● **TO DO**
A: Could you extract the part of the "Another Man's Child" post that runs from "Just about the" up to and including "mother sent nothing."?
B: How would you extend the "Another Man's Child" post, picking up right after its last sentence?

● **TEXT SEGMENT**
------------------------------
Another Man’s Child
One of the most callous things I have seen written about on this site is the refusal of some people to take responsibility for a child of their Thai girlfriend from another man.
If we have the chance to raise up out of poverty a young boy or girl, especially one who has the blood of someone we profess to love, why wouldn’t we take every opportunity to do so?
I have been with my mia noi for ten years now, and I have seen her blossom and mature from a beautiful, yet unworldly and immature girl of 20, to a responsible and caring woman of 30. She is honest, trustworthy, hardworking and over the years my affection for her has greatly deepened.
About 5 years ago my mia noi got quite sick and nearly died twice in the hospital. One of the consequences of her illness was that she cannot have children. She and I have often talked about this, since I am much older than her the odds are I will die before her, and while I have made arrangements to have her taken care of financially for life it is disturbing that she will have no children to look after her as she ages.
Just about the time she got sick, her older brother had a baby girl. My mia noi was always in love with this baby, and helped take care of her while she was an infant. The baby’s mother buggered off a few years ago, leaving the baby with her parents (the baby’s grandparents) in a village in Petchabun. My girl’s older brother (the father) could not take care of the baby by himself as he had to work in Bangkok, but faithfully sent money to the grandparents every month for expenses. The mother sent nothing.
(As an aside, how many of us have been told by an unmarried Thai bar girl that “Thai men no good” because someone got her pregnant and buggered off? We are only hearing one side of the story—it may be that the girl was a bad mother, sleeping around, whatever. I am not convinced that all Thai men are bad and all Thai women are paragons of sainthood, but that’s another post).
About 6 months ago mia noi comes to me and says “what if I take care of Ting?” (Ting is her brother’s daughter). I can’t profess to understand Thai (or any nationality) women, but I have figured out that when mia noi comes to me with an idea, she has thought it out to the nth degree and is about to put it into practice. It seems that Ting’s grandparents were unable to take care of her, she was eating little, rarely going to school and living in two T-shirts and one pair of shorts. My girl had finally convinced them that, for the good of Ting, they should let my mia noi take care of her. My girl’s older brother had agreed, and my girl had also finally received the approval of the mother (having taken some time to track her down).
Given my blessing, mia noi drove to Petchabun, got Ting, and drove her back to Loei, having stopped along the way at Big C for a full wardrobe blow-out.
We got the five-year old into a good private school, and the girl turned out to be amazingly clever and mature. She would promptly come home every day after school, immediately do her homework, and then help with household chores.
I asked my girl about the legality of this. The response was that since both parents had agreed there was nothing illegal about it, but that for it to be totally proper papers would have to be signed. I suggested that this be done right away but got the response that it was better to wait a while for everyone to be comfortable with the new situation.
------------------------------
● **LISTED ENTRIES**
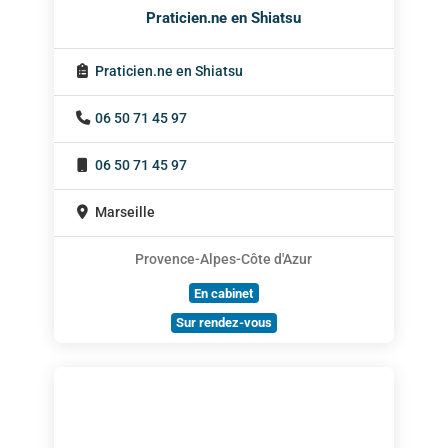
Praticien.ne en Shiatsu
Praticien.ne en Shiatsu
06 50 71 45 97
06 50 71 45 97
Marseille
Provence-Alpes-Côte d'Azur
En cabinet
Sur rendez-vous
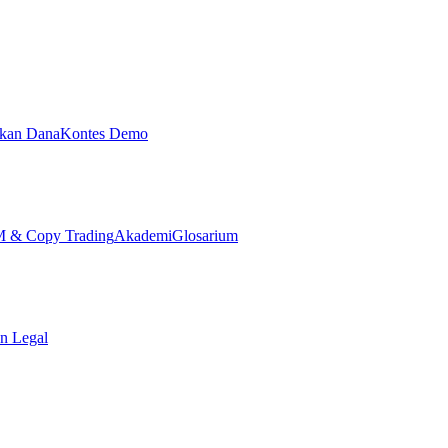
ikan Dana
Kontes Demo
& Copy Trading
Akademi
Glosarium
n Legal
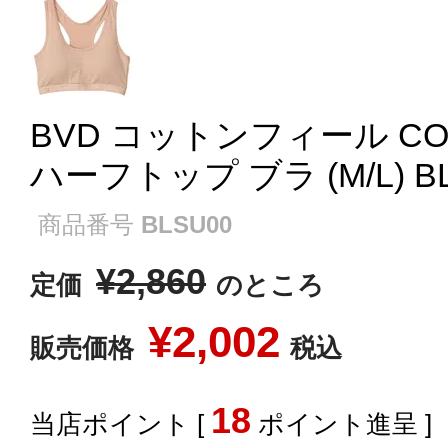
BVD コットンフィール COT
ハーフトップ ブラ (M/L) B
商品番号
BLSU00
¥
2,860
定価
のところ
¥
2,002
販売価格
税込
18
[
ポイント進呈 ]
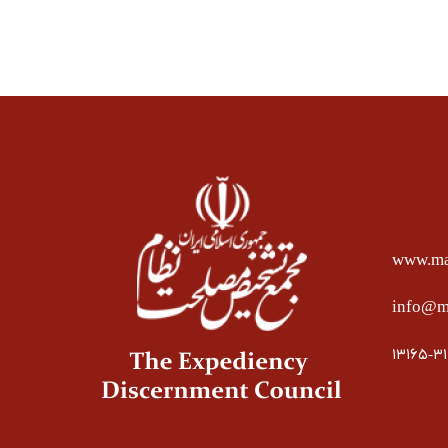
www.mas
info@ma
۱۳۱۶۵-۳۱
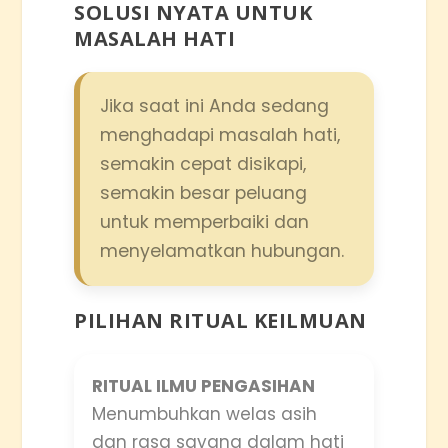
SOLUSI NYATA UNTUK
MASALAH HATI
Jika saat ini Anda sedang
menghadapi masalah hati,
semakin cepat disikapi,
semakin besar peluang
untuk memperbaiki dan
menyelamatkan hubungan.
PILIHAN RITUAL KEILMUAN
RITUAL ILMU PENGASIHAN
Menumbuhkan welas asih
dan rasa sayang dalam hati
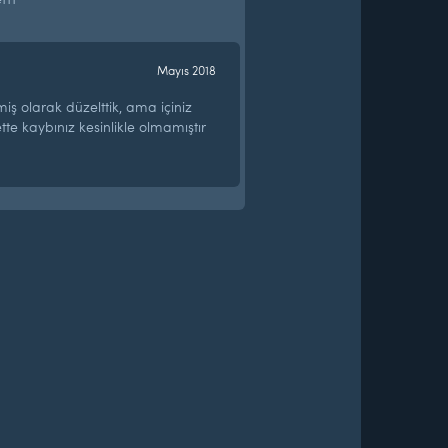
Mayıs 2018
iş olarak düzelttik, ama içiniz
tte kaybınız kesinlikle olmamıştır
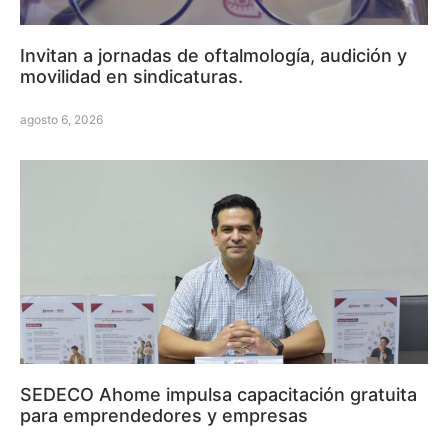
Invitan a jornadas de oftalmología, audición y
movilidad en sindicaturas.
agosto 6, 2026
SEDECO Ahome impulsa capacitación gratuita
para emprendedores y empresas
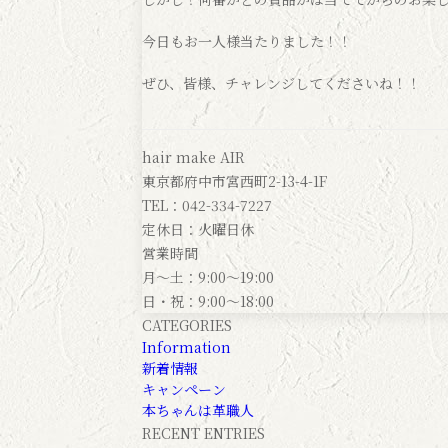
今日もお一人様当たりました！！
ぜひ、皆様、チャレンジしてくださいね！！
hair make AIR
東京都府中市宮西町2-13-4-1F
TEL：042-334-7227
定休日：火曜日休
営業時間
月～土：9:00～19:00
日・祝：9:00～18:00
CATEGORIES
Information
新着情報
キャンペーン
本ちゃんは革職人
RECENT ENTRIES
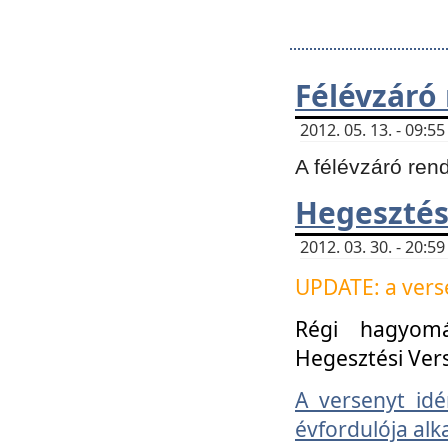
Félévzáró
2012. 05. 13. - 09:
A félévzáró ren
Hegesztés
2012. 03. 30. - 20:
UPDATE: a verse
Régi hagyom
Hegesztési Ver
A versenyt idé
évfordulója alk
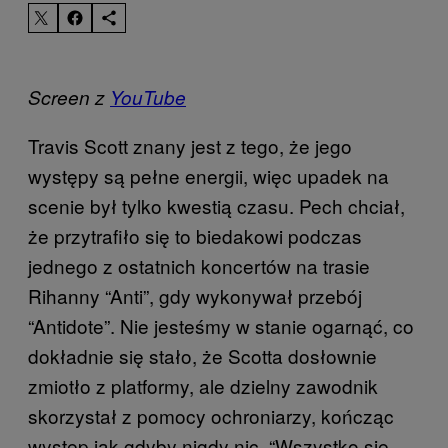
Screen z
YouTube
Travis Scott znany jest z tego, że jego
występy są pełne energii, więc upadek na
scenie był tylko kwestią czasu. Pech chciał,
że przytrafiło się to biedakowi podczas
jednego z ostatnich koncertów na trasie
Rihanny “Anti”, gdy wykonywał przebój
“Antidote”. Nie jesteśmy w stanie ogarnąć, co
dokładnie się stało, że Scotta dosłownie
zmiotło z platformy, ale dzielny zawodnik
skorzystał z pomocy ochroniarzy, kończąc
występ jak gdyby nigdy nic. “Wszystko się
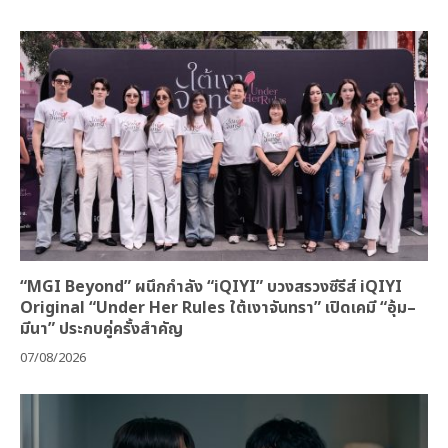
“MGI Beyond” ผนึกกำลัง “iQIYI” บวงสรวงซีรีส์ iQIYI
Original “Under Her Rules ใต้เงาจันทรา” เปิดเคมี “อุ้ม–
มีนา” ประกบคู่ครั้งสำคัญ
07/08/2026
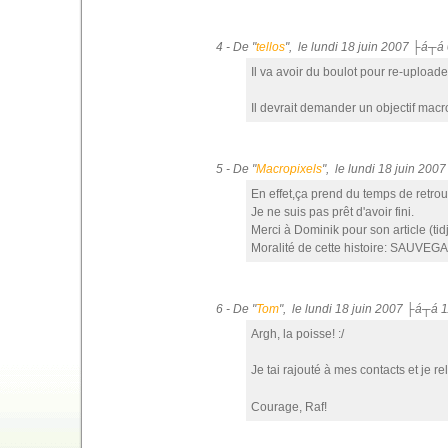
4 - De "
tellos
", le lundi 18 juin 2007 ├á┬á
Il va avoir du boulot pour re-uploader
Il devrait demander un objectif mac
5 - De "
Macropixels
", le lundi 18 juin 200
En effet,ça prend du temps de retrou
Je ne suis pas prêt d'avoir fini.
Merci à Dominik pour son article (tid
Moralité de cette histoire: SAUVE
6 - De "
Tom
", le lundi 18 juin 2007 ├á┬á 
Argh, la poisse! :/
Je tai rajouté à mes contacts et je re
Courage, Raf!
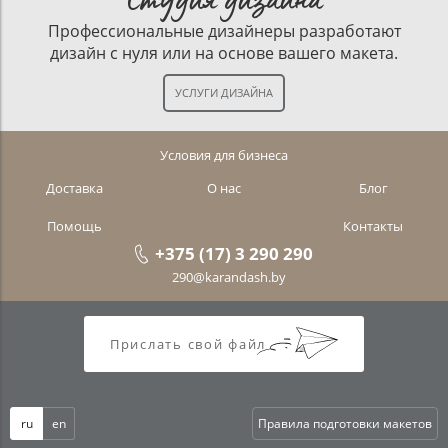
Профессиональные дизайнеры разработают
дизайн с нуля или на основе вашего макета.
Условия для бизнеса
Доставка
О нас
Блог
Помощь
Контакты
+375 (17) 3 290 290
290@karandash.by
Прислать свой файл
ru
en
Правила подготовки макетов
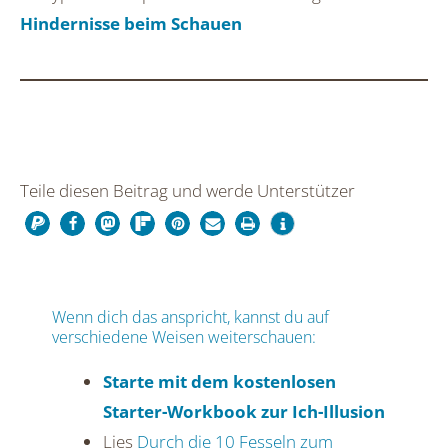
Hindernisse beim Schauen
Teile diesen Beitrag und werde Unterstützer
Wenn dich das anspricht, kannst du auf
verschiedene Weisen weiterschauen:
Starte mit dem kostenlosen
Starter-Workbook zur Ich-Illusion
Lies
Durch die 10 Fesseln zum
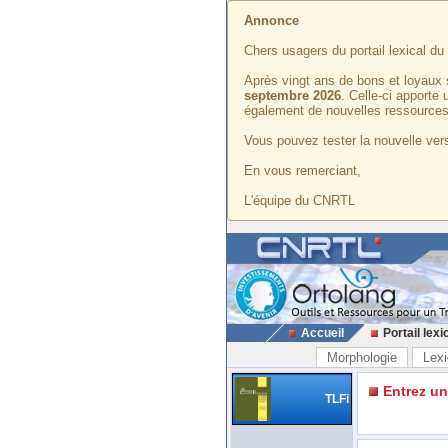
Annonce
Chers usagers du portail lexical d
Après vingt ans de bons et loyaux 
septembre 2026
. Celle-ci apporte
également de nouvelles ressources
Vous pouvez tester la nouvelle vers
En vous remerciant,
L'équipe du CNRTL
Accueil
Portail lexi
Morphologie
Lexi
Entrez u
TLFi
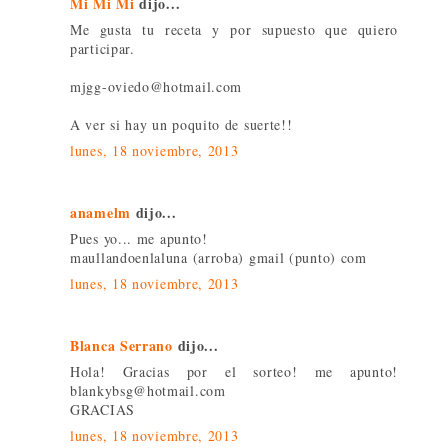
Mi Mi Mi
dijo...
Me gusta tu receta y por supuesto que quiero
participar.
mjgg-oviedo@hotmail.com
A ver si hay un poquito de suerte!!
lunes, 18 noviembre, 2013
anamelm
dijo...
Pues yo... me apunto!
maullandoenlaluna (arroba) gmail (punto) com
lunes, 18 noviembre, 2013
Blanca Serrano
dijo...
Hola! Gracias por el sorteo! me apunto!
blankybsg@hotmail.com
GRACIAS
lunes, 18 noviembre, 2013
------------------------------
● **OUTPUTS BY TASK**
A:
Just about the time she got sick, her older brother had a baby girl. My mia noi was always in love with this baby, and helped take care of her while she was an infant. The baby’s mother buggered off a few years ago, leaving the baby with her parents (the baby’s grandparents) in a village in Petchabun. My girl’s older brother (the father) could not take care of the baby by himself as he had to work in Bangkok, but faithfully sent money to the grandparents every month for expenses. The mother sent nothing.

B:
Ting started calling my mia noi “mama”.
Two months ago I started thinking that for the girl to have a future, she needed English, which she would be unable to get at her current school. I made a note to discuss this with my girl. The next time I saw her, she said “what if we sent Ting to a Christian school?” She had found a school in the province run by nuns which featured an English/Thai curriculum. I said I thought it was a terrific idea, but how would my girl (a devout Buddhist) feel about the religious aspect. My girl, ever practical, responded “I will teach Ting about Buddha in my house, at school she has to learn English.”
Plans were made to enrol Ting at the “Christian school” after the New Year.
Yesterday, January 1, Ting’s grandparents and their younger daughter (not Ting’s mother) showed up at my girl’s house. They grabbed Ting, stuffed her in the car, and drove off.
It is unclear what set this off. Hypotheses:
1- The grandparents were missing the 3,000 – 5,000 baht the girl’s father sent every month (and stopped sending when Ting went to live with his sister).
2- They missed Ting and were lonely without her.
3- Ting’s mother was upset that Ting was calling my girl “mama”.
After she had a good long cry, my girl and I had a talk about what to do. She had already spoken to her brother and told him not to start sending money again. I said that if money were the issue, I would gladly send the grandparents 3,000 baht every month if they would give Ting back. My girl said absolutely not, that it was the responsibility of Ting’s mother to send money, not mine.
My girl plans to wait it out. She feels confident they will call her up within 6 months and ask her to take Ting. My girl will refuse unless they sign the legal adoption papers.
And what about Ting, a 5 year old girl who was suddenly snatched from a beautiful life and bright future? Who is thinking about her? Will she end up dancing in a bar and working on her back, or using her mind to graduate with honors someday?